- [À FAIRE]: Selon le texte sur les mensonges des enfants, quelle phrase les parents qui minimisent le problème se contentent-ils de dire avant de passer à autre chose ?

- [TEXTE À EXAMINER]:
◆ ◆ ◆

Comment répondre aux mensonges des enfants ?

Les mensonges des enfants préoccupent les parents. Ils se posent beaucoup de questions éducatives qui s’accompagnent souvent de doute et de culpabilité de leur part. L’enfant est l’objet de toutes leurs attentions, c’est vrai, il l’est aussi de leurs inquiétudes. Pourquoi mon enfant se comporte-t-il de la sorte avec moi ? Pourquoi ne me dit-il pas la vérité ? Qu’est-ce que ce mensonge veut dire ? Qu’est-ce j’ai fait de mal ? Il me ment souvent, est-ce qu’il a un problème psychologique ? Dois-je consulter un spécialiste ? Ils ne font plus beaucoup confiance à leur bon sens. Il faut dire qu’ils ont beaucoup d’attentes vis à vis de leurs enfants et qu’ils sont abreuvés d’informations souvent contradictoires sur ce qu’il convient de faire ou de ne pas faire pour être un bon parent. Du coup ils se sentent un peu désemparés. Ils ont tendance à minimiser les problèmes et de se contenter d’un « c’est pas bien de mentir » avant de passer à autre chose. Ou alors ils dramatisent le mensonge : « tu te rends compte, c’est gravissime de mentir à sa maman, je ne pourrai plus jamais avoir confiance en toi. »

◆ ◆ ◆

- [DONNÉES FOURNIES]:
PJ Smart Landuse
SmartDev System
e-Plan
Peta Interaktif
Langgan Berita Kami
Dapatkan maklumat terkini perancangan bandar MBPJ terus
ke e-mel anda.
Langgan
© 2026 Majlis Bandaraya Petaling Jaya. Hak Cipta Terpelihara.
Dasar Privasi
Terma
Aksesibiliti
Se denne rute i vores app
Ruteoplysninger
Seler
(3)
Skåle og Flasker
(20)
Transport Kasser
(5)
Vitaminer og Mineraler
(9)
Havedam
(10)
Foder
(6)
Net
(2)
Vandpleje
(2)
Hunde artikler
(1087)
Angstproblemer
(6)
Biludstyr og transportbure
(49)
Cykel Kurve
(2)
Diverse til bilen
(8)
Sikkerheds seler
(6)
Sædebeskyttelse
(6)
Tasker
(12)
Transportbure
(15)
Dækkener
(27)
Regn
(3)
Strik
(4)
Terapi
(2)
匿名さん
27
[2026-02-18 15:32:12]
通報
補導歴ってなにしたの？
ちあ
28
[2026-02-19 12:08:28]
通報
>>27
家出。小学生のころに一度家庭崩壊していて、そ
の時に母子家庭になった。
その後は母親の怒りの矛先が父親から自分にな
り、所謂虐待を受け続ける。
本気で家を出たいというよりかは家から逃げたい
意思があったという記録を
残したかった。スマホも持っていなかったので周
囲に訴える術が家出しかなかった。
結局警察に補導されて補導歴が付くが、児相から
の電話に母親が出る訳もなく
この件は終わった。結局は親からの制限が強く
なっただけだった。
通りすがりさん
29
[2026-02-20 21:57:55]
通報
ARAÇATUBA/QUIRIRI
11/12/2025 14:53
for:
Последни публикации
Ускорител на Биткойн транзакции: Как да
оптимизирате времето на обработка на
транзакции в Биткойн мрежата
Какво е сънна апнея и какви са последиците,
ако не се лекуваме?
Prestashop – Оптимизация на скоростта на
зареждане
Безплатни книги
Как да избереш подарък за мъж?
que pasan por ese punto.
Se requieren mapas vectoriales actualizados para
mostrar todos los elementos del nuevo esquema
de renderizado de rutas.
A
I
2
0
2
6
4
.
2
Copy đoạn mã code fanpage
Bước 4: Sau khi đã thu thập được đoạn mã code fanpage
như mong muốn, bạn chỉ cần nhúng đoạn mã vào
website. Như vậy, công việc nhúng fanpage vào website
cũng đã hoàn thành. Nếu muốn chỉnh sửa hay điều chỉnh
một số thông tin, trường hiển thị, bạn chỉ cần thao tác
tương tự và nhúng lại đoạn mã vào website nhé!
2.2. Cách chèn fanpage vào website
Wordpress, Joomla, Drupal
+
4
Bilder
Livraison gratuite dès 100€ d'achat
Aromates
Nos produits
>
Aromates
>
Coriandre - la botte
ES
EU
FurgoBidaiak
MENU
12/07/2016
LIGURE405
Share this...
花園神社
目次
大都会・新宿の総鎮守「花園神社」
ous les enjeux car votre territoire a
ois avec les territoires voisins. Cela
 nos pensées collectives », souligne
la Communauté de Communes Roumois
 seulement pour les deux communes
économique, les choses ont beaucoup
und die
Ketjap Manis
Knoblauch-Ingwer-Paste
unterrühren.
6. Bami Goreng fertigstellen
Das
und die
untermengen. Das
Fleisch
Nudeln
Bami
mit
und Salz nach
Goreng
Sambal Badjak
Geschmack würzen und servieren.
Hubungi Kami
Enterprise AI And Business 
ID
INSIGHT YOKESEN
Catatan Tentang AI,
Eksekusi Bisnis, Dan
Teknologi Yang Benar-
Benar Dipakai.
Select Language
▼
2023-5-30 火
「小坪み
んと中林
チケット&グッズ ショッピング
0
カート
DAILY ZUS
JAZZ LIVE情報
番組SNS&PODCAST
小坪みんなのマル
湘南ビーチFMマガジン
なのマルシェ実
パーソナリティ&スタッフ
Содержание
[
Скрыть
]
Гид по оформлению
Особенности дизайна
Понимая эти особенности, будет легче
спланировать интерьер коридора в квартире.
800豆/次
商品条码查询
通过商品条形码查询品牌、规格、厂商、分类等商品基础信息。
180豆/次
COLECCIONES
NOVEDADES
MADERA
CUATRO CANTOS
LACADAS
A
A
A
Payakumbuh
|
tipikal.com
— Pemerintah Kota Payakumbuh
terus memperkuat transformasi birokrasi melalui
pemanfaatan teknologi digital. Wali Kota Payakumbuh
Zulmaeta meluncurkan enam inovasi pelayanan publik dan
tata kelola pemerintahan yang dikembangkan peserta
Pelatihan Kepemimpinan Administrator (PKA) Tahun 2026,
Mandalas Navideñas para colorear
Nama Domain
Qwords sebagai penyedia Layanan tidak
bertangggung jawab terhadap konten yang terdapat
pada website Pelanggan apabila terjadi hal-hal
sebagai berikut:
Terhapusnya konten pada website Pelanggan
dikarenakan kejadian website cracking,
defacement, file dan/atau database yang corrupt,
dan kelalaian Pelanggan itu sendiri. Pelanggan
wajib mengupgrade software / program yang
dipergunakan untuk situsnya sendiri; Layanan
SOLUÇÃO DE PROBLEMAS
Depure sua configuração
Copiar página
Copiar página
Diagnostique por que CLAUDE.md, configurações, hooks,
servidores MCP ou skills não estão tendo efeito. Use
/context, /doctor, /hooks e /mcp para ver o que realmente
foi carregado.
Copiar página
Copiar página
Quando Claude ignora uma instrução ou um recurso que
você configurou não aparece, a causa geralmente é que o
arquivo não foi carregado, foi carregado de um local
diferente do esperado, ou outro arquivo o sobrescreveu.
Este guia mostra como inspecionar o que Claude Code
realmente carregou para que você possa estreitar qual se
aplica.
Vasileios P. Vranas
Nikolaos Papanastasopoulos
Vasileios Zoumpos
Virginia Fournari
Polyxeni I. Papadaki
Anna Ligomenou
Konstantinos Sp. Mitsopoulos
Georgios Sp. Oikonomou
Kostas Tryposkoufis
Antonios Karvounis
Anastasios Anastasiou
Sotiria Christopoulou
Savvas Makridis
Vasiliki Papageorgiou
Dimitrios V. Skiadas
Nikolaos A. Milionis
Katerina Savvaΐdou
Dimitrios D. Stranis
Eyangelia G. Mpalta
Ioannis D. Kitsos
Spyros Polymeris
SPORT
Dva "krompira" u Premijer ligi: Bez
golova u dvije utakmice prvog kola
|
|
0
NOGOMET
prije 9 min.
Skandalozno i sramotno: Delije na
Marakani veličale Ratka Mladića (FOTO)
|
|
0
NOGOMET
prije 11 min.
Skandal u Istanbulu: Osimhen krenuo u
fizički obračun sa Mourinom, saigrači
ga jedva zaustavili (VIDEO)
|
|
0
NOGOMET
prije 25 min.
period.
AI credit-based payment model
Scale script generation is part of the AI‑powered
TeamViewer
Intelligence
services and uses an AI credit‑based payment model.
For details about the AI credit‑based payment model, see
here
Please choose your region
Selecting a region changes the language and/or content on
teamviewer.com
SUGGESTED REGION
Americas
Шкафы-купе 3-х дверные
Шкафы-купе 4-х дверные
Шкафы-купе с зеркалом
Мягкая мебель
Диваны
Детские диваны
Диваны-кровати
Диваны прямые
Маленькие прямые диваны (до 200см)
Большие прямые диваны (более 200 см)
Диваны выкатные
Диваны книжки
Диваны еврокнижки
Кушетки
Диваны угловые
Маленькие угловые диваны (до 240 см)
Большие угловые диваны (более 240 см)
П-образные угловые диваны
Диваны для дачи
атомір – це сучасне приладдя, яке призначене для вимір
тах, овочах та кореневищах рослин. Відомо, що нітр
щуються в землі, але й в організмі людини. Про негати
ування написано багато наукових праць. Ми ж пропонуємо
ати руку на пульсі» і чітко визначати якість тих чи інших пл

◆ ◆ ◆

- [VOTRE SOLUTION]: « c’est pas bien de mentir »